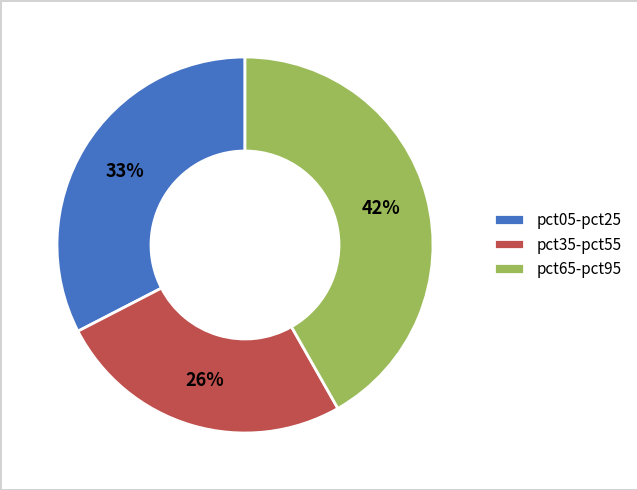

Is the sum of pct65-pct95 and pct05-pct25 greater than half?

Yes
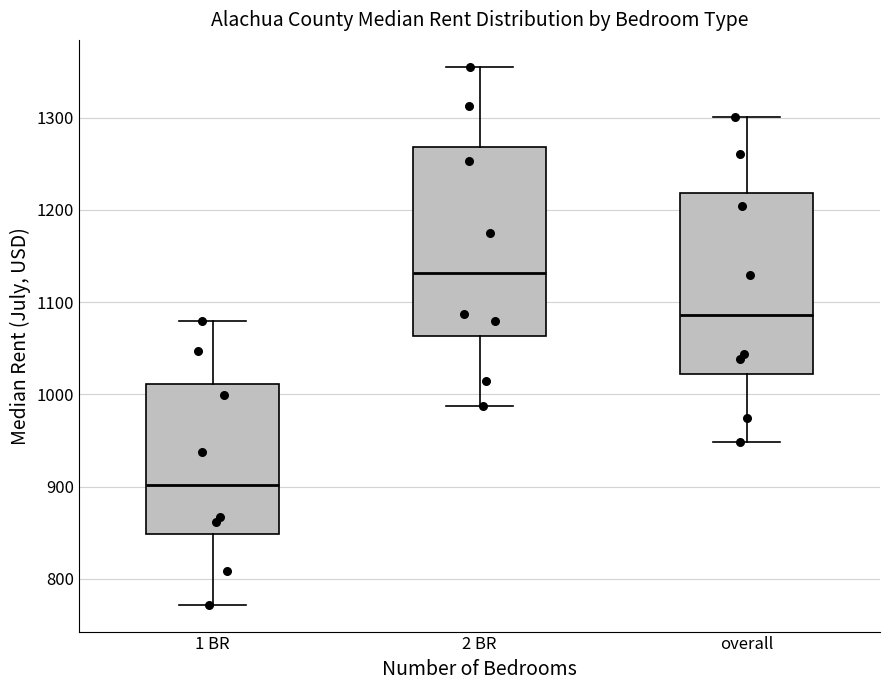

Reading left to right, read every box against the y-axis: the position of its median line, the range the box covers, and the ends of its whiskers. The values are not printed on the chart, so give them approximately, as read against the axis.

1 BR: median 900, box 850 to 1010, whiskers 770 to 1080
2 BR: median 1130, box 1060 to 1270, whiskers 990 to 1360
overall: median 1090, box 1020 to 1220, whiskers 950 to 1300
============
▶ ASSIGNMENT:
Please rewrite the listing above with "chart" replaced by "graph" and everything else unchanged, leaving out the pictures.

▶ REPLY TO THE TASK:
Is the sum of pct65-pct95 and pct05-pct25 greater than half?

Yes

Reading left to right, read every box against the y-axis: the position of its median line, the range the box covers, and the ends of its whiskers. The values are not printed on the graph, so give them approximately, as read against the axis.

1 BR: median 900, box 850 to 1010, whiskers 770 to 1080
2 BR: median 1130, box 1060 to 1270, whiskers 990 to 1360
overall: median 1090, box 1020 to 1220, whiskers 950 to 1300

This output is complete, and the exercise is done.